Indian food has a long list of condiments. There are countless varieties of pickles, chutneys and masalas. I love using seasonal veggies and fruits to make these. Hope you have seen these recipes:
So as soon as I saw those cute small sized onions in the supermarket, I decided to take them and make sirke wale pyaz, aka, vinegar infused onions. I also decided to pickle some French cucumber and carrots with it too. They are so simple to make, you can keep making them again and again.
Hope you try this and love it as much as I do.

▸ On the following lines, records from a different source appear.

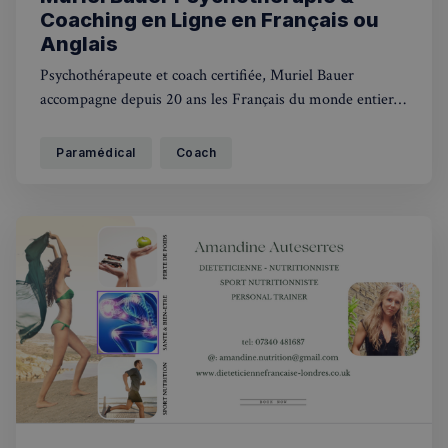
Coaching en Ligne en Français ou
Anglais
Psychothérapeute et coach certifiée, Muriel Bauer
accompagne depuis 20 ans les Français du monde entier.
Basée à Londres, elle allie la profondeur de la
psychothérapie aux outils du coaching pour faciliter
Paramédical
Coach
développement personnel, bien-être et transitions
professionnelles.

PREPARATION TIME: 5 minutes
COOKING TIME: 5 minutes
SERVINGS: 1 jar
DIFFICULTY SCALE: Low
- Small baby onions – 1.5 cup
- Beetroot – 2 slices
- Cloves – 2-3
- Cinnamon bark – 1
- Star anise – 1
- Vinegar – 1 cup
- Sugar – 2 tablespoons
- Salt – 1 teaspoon
- Peel the onions and make two cuts in every onion.
- In a pan, take ½ cup of water and add 2 slices of beetroot, cloves, cinnamon bark and star anise to it.
- Allow it to come to heat so that beets infuse a nice color to it.
4. Add sugar and salt and mix well.
5. Allow this to cool for 10 minutes or so.
6. Take the onions in a glass container and add the spice-infused water to it.
7. Add a cup of vinegar and allow this to rest for a day and then it’s ready to be consumed with food.